Most readers of this series will be familiar by now with some of the conventions of the Eldritch language; particularly that of shading words with colors meant to inflect their meanings. In the spoken language, these moods are indicated with single-syllable prefixes; in the written, with colored ink if people want to bother with them. (And as we learn in this text, the color modes are carried into other formats, like music.)
So, to refresh, the seven modes (three pairs, one neutral):
- Gray is the normal/neutral mode, and requires no modifiers. It has one, though, if one wants to be obvious about one’s neutrality.
- Gold is the best of all worlds, and foil to Black’s violent, angry, dire, or morose connotations. This pair is the extreme emotional end of the spectrum, good and bad.
- Silver is the positive, hopeful shading, foil to Shadow mode, which gives negative (cynical, sarcastic, ironic, dreadful, foreboding, fearful, etc) connotations to words. If gray is in the middle of the spectrum, black and gold the ends, then shadow and silver are between them and the gray fulcrum.
- White is the mode for holy things; its foil is Crimson, for things of the body. (If you want to be technical, Eldritch illustrations put it on a perpendicular line from Gold/Black, with gray still in the center: white above, crimson below.)
I put a table here later when I take this giant paste-in of text and make it prettier:
| Mode | Prefix | Meaning |
|---|---|---|
| gray | a | normal |
| silver | ei | hopeful |
| shadowed | ie | negative, slightly |
| gold | ue | joyful |
| black | eu | dark |
| white | io | holy/ephemeral |
| carnal | oi | sensual/earthy/worldly |
- A Gray (normal) -- In normal mode, no modifiers are required. Normal mode is self-descriptive; it is the mode that is usually spoken.
- Ei Silver (hopeful) -- Silver Mode is the foil of the Shadow mode, giving a slightly positive flavor to words.
- Ie Shadowed (slightly cynical) -- In Shadowed Mode, most words bear a distinctly negative connotation, usually cynical, sarcastic, or ironic.
- Ue Gold (joyful) -- In Gold Mode, the best is always assumed of everything, and all words take on that flavor.
- Eu Black (dark) -- Black Mode, the foil of Gold, tends to violent, angry, or morose connotations of words. Whole groups of words in Black mode radically change definition.
- Io White (ephemeral/holy) -- Words in White Mode refer only to the spirit-mind, to the metaphysical plane. White Mode is especially used for weddings and almost exclusively used in the schools to teach the handling of psychic abilities.
- Oi Crimson (sensual) -- Crimson Mode gives a definitely suggestive turn to phrases, and all words in Crimson refer to the body only.
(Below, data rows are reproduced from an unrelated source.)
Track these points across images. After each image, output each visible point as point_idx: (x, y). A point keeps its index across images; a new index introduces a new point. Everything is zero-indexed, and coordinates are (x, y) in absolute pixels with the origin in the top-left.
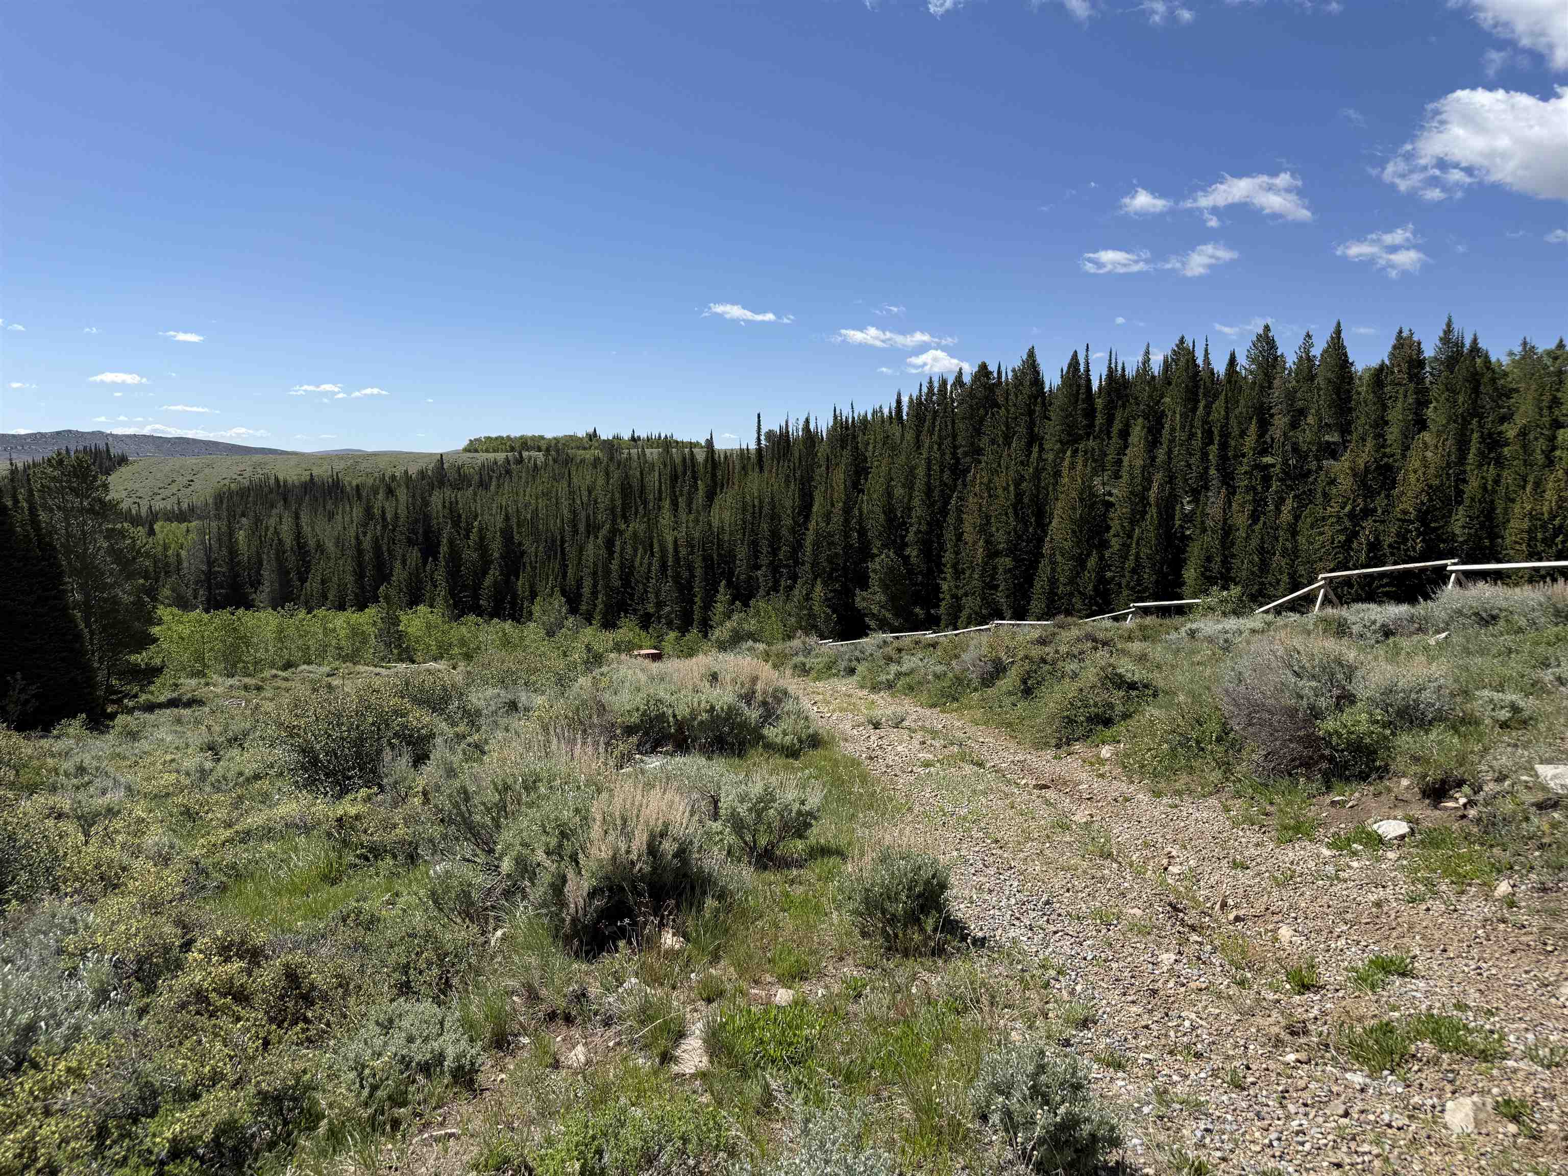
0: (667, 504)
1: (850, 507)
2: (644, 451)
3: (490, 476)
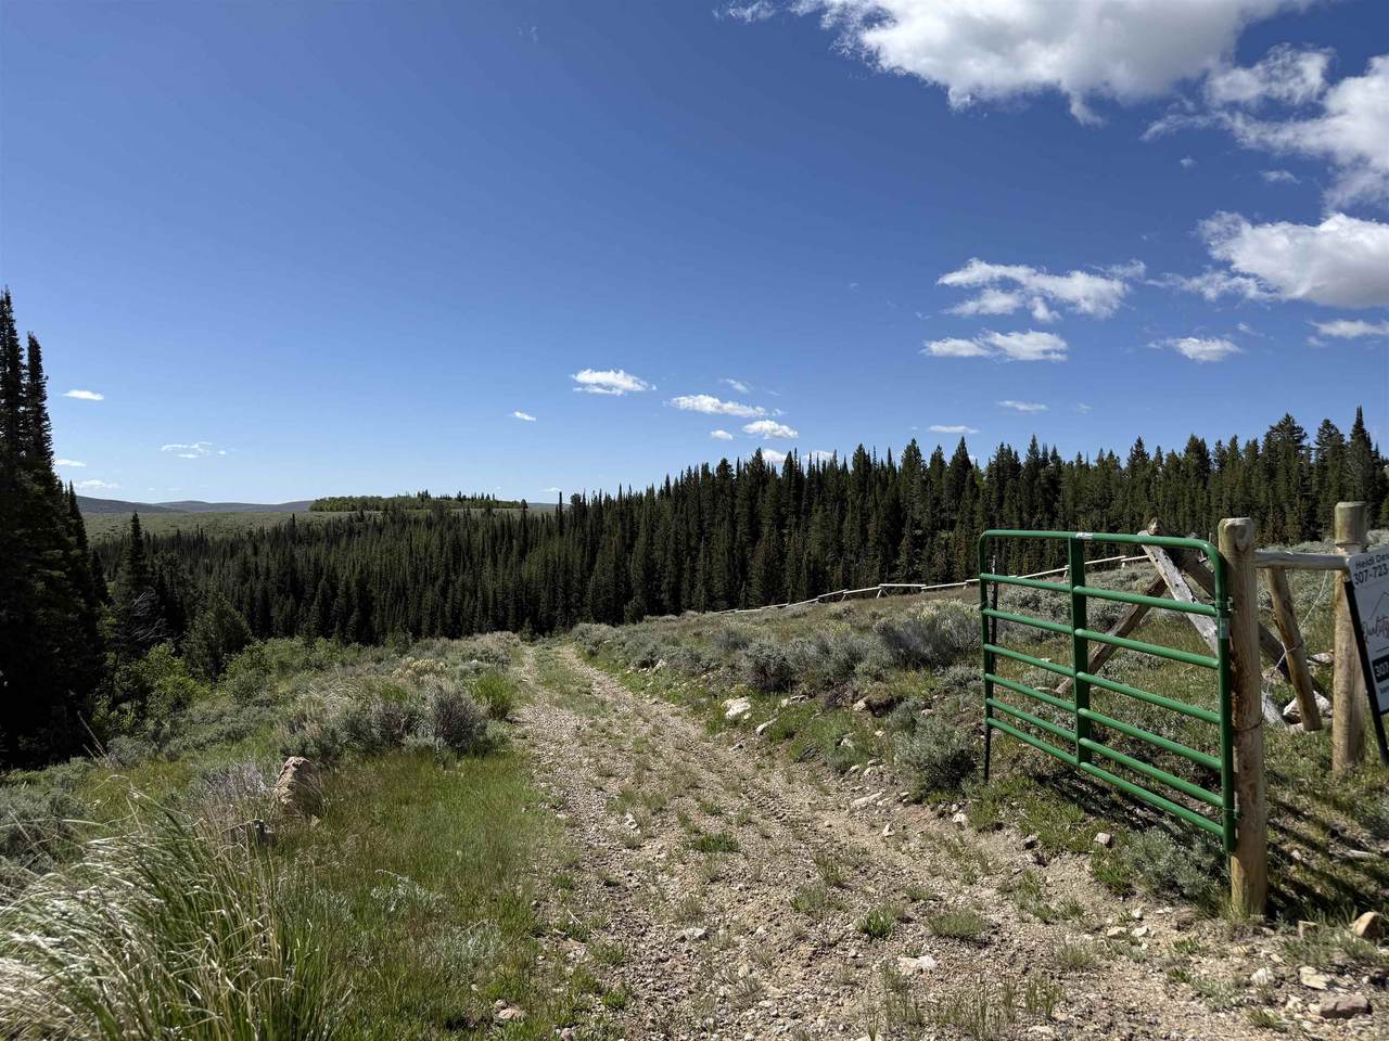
0: (488, 561)
1: (620, 565)
2: (469, 511)
3: (335, 532)
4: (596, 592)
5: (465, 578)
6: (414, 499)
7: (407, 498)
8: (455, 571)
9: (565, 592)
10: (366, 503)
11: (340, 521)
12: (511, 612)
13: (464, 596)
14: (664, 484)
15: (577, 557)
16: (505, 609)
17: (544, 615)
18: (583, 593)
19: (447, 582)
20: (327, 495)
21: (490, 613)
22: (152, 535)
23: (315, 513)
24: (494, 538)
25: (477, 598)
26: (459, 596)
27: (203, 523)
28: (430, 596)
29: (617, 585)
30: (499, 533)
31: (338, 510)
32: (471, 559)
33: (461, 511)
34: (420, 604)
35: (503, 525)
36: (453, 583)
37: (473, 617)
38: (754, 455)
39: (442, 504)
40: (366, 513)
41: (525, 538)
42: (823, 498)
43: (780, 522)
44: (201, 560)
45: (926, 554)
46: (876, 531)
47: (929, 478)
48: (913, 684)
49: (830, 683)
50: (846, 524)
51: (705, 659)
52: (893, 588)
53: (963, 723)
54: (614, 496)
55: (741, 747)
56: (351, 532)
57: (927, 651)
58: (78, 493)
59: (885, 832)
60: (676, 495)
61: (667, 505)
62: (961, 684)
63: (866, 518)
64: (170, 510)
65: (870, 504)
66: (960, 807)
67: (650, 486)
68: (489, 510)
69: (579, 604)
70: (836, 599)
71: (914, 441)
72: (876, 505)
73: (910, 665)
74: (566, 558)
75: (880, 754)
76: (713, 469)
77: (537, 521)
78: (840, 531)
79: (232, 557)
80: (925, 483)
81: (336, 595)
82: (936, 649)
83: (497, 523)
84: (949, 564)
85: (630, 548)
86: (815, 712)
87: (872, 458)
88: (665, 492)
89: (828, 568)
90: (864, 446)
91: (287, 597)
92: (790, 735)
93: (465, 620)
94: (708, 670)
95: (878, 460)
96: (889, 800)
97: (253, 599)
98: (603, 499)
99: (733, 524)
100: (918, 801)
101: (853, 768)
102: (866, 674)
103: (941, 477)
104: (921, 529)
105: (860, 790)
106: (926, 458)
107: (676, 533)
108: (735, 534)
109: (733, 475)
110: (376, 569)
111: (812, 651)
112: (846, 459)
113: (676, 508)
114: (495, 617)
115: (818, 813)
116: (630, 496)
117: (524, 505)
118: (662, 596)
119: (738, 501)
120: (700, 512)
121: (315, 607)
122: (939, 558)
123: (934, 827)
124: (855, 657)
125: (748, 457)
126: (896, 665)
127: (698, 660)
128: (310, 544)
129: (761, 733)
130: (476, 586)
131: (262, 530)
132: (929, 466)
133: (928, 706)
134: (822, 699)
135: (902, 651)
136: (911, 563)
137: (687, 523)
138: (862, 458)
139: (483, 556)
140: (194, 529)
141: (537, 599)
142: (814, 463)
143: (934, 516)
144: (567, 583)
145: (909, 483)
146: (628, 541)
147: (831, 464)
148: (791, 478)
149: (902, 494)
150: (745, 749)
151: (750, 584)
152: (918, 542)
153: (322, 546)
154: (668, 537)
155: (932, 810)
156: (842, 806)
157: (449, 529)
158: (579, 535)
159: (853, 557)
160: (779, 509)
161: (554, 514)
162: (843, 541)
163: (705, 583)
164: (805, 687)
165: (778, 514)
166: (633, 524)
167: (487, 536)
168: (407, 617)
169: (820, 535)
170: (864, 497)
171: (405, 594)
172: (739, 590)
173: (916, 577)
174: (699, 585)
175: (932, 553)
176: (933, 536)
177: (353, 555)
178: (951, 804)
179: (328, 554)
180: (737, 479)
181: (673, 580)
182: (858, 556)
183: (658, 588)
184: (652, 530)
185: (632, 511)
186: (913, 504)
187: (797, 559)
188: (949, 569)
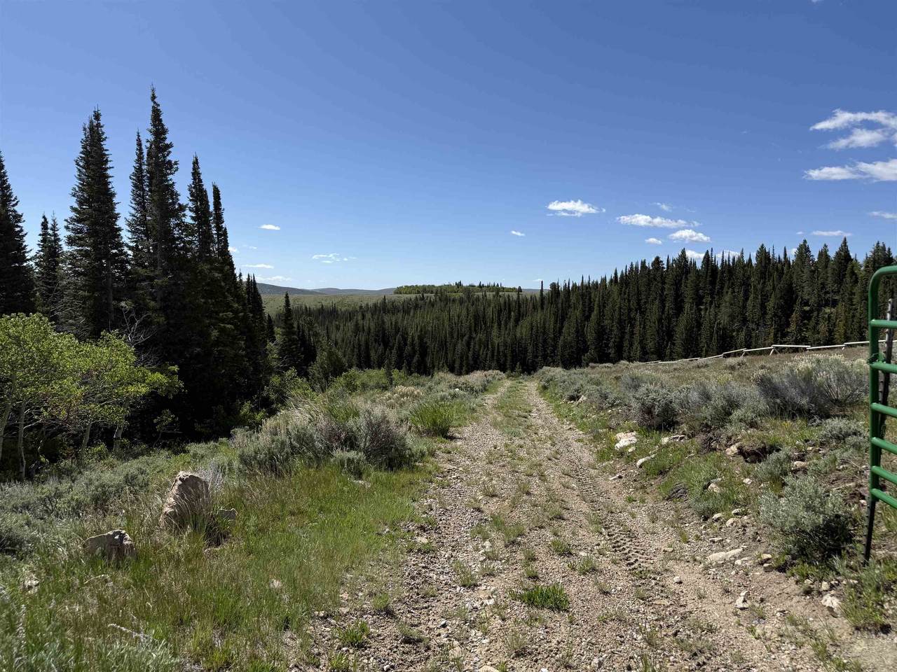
0: (496, 325)
1: (580, 333)
2: (485, 294)
3: (408, 307)
4: (564, 347)
5: (481, 336)
6: (453, 287)
7: (449, 286)
8: (475, 331)
9: (543, 346)
10: (425, 289)
11: (411, 299)
12: (509, 358)
13: (480, 347)
14: (613, 275)
15: (551, 325)
16: (505, 356)
17: (530, 361)
18: (555, 347)
19: (470, 338)
20: (403, 284)
21: (495, 358)
22: (308, 307)
23: (397, 295)
24: (500, 311)
25: (488, 349)
26: (477, 347)
27: (336, 301)
28: (460, 346)
29: (578, 343)
30: (503, 308)
31: (409, 293)
32: (485, 324)
33: (480, 294)
34: (454, 351)
35: (505, 303)
36: (474, 339)
37: (486, 360)
38: (680, 253)
39: (469, 290)
40: (425, 295)
41: (519, 311)
42: (733, 284)
43: (699, 300)
44: (334, 322)
45: (812, 323)
46: (774, 307)
47: (817, 268)
48: (788, 433)
49: (707, 426)
50: (749, 302)
52: (784, 348)
53: (839, 482)
54: (579, 284)
55: (620, 477)
56: (416, 307)
57: (804, 401)
58: (259, 280)
59: (739, 603)
60: (621, 283)
61: (615, 289)
62: (838, 438)
63: (765, 298)
64: (320, 293)
65: (769, 288)
66: (832, 587)
67: (603, 277)
68: (498, 293)
69: (553, 354)
70: (736, 355)
71: (805, 241)
72: (774, 288)
73: (786, 415)
74: (544, 324)
75: (745, 504)
76: (649, 263)
77: (527, 300)
78: (744, 307)
79: (350, 320)
80: (813, 272)
81: (406, 344)
82: (813, 400)
83: (502, 301)
84: (830, 332)
85: (587, 318)
86: (690, 453)
87: (771, 255)
88: (614, 281)
89: (734, 334)
90: (765, 246)
91: (380, 345)
92: (662, 472)
93: (481, 362)
95: (776, 256)
96: (748, 562)
97: (360, 345)
98: (571, 286)
99: (663, 302)
100: (782, 569)
101: (716, 516)
102: (741, 420)
103: (827, 267)
104: (809, 306)
105: (720, 541)
106: (815, 254)
107: (620, 308)
108: (663, 310)
109: (663, 268)
110: (430, 329)
111: (695, 396)
112: (751, 255)
113: (621, 291)
114: (498, 361)
115: (671, 563)
116: (589, 283)
117: (520, 290)
118: (610, 351)
119: (666, 286)
120: (639, 293)
121: (394, 351)
122: (823, 327)
123: (799, 606)
124: (732, 404)
125: (675, 255)
126: (772, 414)
127: (606, 398)
128: (393, 314)
129: (641, 467)
130: (488, 341)
131: (367, 305)
132: (816, 260)
133: (801, 458)
134: (699, 439)
135: (778, 401)
136: (800, 331)
137: (629, 301)
138: (763, 255)
139: (492, 323)
140: (331, 304)
141: (526, 350)
142: (726, 258)
143: (819, 296)
144: (545, 341)
145: (800, 272)
146: (587, 314)
147: (739, 258)
148: (707, 269)
149: (795, 280)
150: (624, 480)
151: (674, 344)
152: (806, 316)
153: (400, 315)
154: (614, 311)
155: (797, 582)
156: (698, 558)
157: (473, 305)
158: (554, 309)
159: (754, 326)
160: (697, 291)
161: (538, 296)
162: (747, 314)
163: (641, 342)
164: (685, 427)
165: (697, 295)
166: (591, 302)
167: (494, 309)
168: (447, 359)
169: (729, 310)
170: (764, 283)
171: (445, 344)
172: (665, 347)
173: (804, 340)
174: (636, 344)
175: (817, 324)
176: (819, 311)
177: (417, 321)
178: (821, 581)
179: (403, 320)
180: (667, 271)
181: (617, 340)
182: (758, 325)
183: (607, 345)
184: (603, 306)
185: (590, 293)
186: (803, 287)
187: (710, 327)
188: (830, 335)
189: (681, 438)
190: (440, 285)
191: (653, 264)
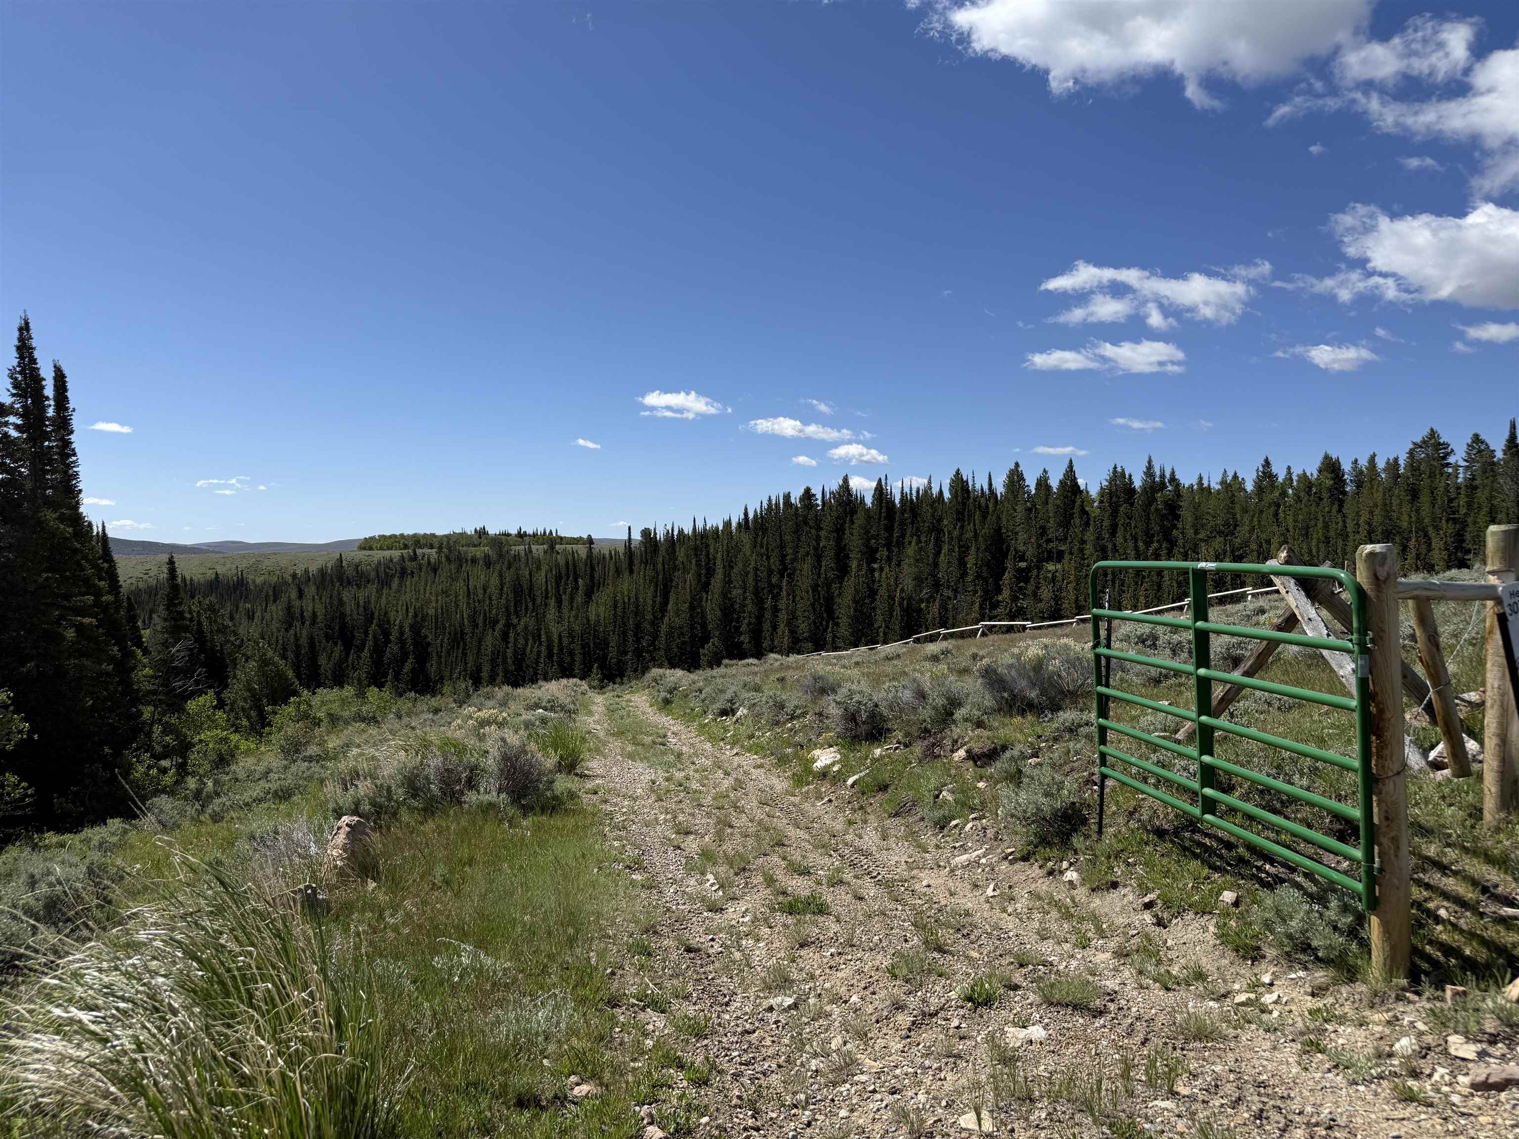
0: (552, 602)
1: (695, 606)
2: (530, 548)
3: (386, 574)
4: (670, 634)
5: (526, 621)
6: (471, 536)
7: (463, 535)
8: (517, 613)
9: (635, 635)
10: (418, 541)
11: (391, 560)
12: (578, 658)
13: (527, 641)
14: (742, 516)
15: (648, 597)
16: (571, 654)
17: (613, 661)
18: (655, 636)
19: (508, 625)
20: (376, 532)
21: (555, 658)
22: (188, 577)
23: (364, 552)
24: (559, 578)
25: (540, 643)
26: (522, 641)
27: (244, 565)
28: (490, 640)
29: (692, 627)
30: (563, 572)
31: (389, 549)
32: (534, 601)
33: (522, 548)
34: (479, 649)
35: (567, 563)
36: (515, 627)
37: (537, 664)
38: (841, 482)
39: (501, 541)
40: (419, 551)
41: (592, 577)
42: (918, 529)
43: (870, 555)
44: (241, 605)
45: (1031, 587)
46: (976, 565)
47: (1034, 505)
48: (1018, 731)
49: (926, 731)
50: (942, 557)
51: (789, 707)
52: (995, 626)
53: (1074, 773)
54: (688, 530)
55: (830, 801)
56: (403, 572)
57: (1033, 694)
58: (110, 534)
59: (990, 892)
60: (755, 527)
61: (746, 538)
62: (1071, 731)
63: (964, 550)
64: (212, 552)
65: (969, 535)
66: (1071, 864)
67: (727, 518)
68: (552, 547)
69: (651, 648)
70: (932, 639)
71: (1017, 464)
72: (976, 535)
73: (1015, 711)
74: (637, 598)
75: (982, 808)
76: (795, 498)
77: (604, 558)
78: (936, 565)
79: (275, 601)
80: (1029, 510)
81: (389, 641)
82: (1043, 692)
83: (561, 560)
84: (1057, 599)
85: (705, 586)
86: (911, 763)
87: (970, 485)
88: (744, 525)
89: (923, 605)
90: (962, 471)
91: (336, 644)
92: (884, 788)
93: (528, 666)
94: (793, 718)
95: (978, 487)
96: (993, 858)
97: (298, 647)
98: (676, 533)
99: (819, 558)
100: (1025, 859)
101: (954, 823)
102: (966, 720)
103: (1047, 503)
104: (1026, 561)
105: (961, 846)
106: (1031, 482)
107: (756, 569)
108: (820, 569)
109: (818, 505)
110: (431, 612)
111: (907, 695)
112: (943, 485)
113: (756, 542)
114: (561, 663)
115: (915, 872)
116: (705, 529)
117: (590, 541)
118: (742, 638)
119: (823, 533)
120: (782, 547)
121: (366, 653)
122: (1046, 593)
123: (1043, 886)
124: (954, 703)
125: (834, 485)
126: (999, 710)
127: (782, 707)
128: (359, 587)
129: (853, 786)
130: (539, 630)
131: (306, 571)
132: (1033, 492)
133: (1035, 755)
134: (918, 748)
135: (1006, 695)
136: (1015, 599)
137: (768, 558)
138: (960, 484)
139: (547, 597)
140: (234, 571)
141: (606, 643)
142: (907, 490)
143: (1039, 546)
144: (638, 625)
145: (1012, 511)
146: (703, 579)
147: (926, 491)
148: (881, 508)
149: (1004, 522)
150: (835, 803)
151: (837, 625)
152: (1023, 576)
153: (372, 589)
154: (747, 574)
155: (1040, 867)
156: (942, 864)
157: (509, 568)
158: (650, 573)
159: (950, 594)
160: (868, 541)
161: (621, 549)
162: (940, 575)
163: (788, 624)
164: (900, 735)
165: (867, 547)
166: (709, 560)
167: (549, 575)
168: (466, 663)
169: (914, 570)
170: (962, 527)
171: (462, 638)
172: (825, 630)
173: (1020, 614)
174: (782, 626)
175: (1038, 588)
176: (1039, 568)
177: (406, 597)
178: (1061, 861)
179: (379, 597)
180: (822, 509)
181: (753, 620)
182: (956, 591)
183: (738, 628)
184: (729, 566)
185: (707, 546)
186: (1016, 533)
187: (889, 596)
188: (1057, 604)
189: (896, 748)
190: (446, 532)
191: (801, 500)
Eldritch is an aggressively agglutinating language: if it can make a word longer by grafting things onto it to add meaning, it will, and if that makes it harder for non-native speakers to pronounce anything without stumbling, so much the better. It’s also fond of vowels, and almost inevitably if you see an Eldritch word with more than one adjacent vowel, they’re pronounced separately. There are also no “silent” vowels (so Galare is not ‘Gah lahr’, but ‘gah lah reh’ or ‘gah lah rey’ depending on your regional accent). There are some cases where I’ve misspelled things, or I’ve continued to write out diphthongs instead of using diacritics, but for the most part if you pronounce every single letter you see in an Eldritch word separately, you’ll probably be doing it right.
Like many of the languages of this setting, Eldritch was originally a conlang, created by the people who would become the Eldritch as a way to set themselves apart from the people they fled. It has been several thousand years since then, though, and the language has only become more convoluted since, a reflection of its people’s needs.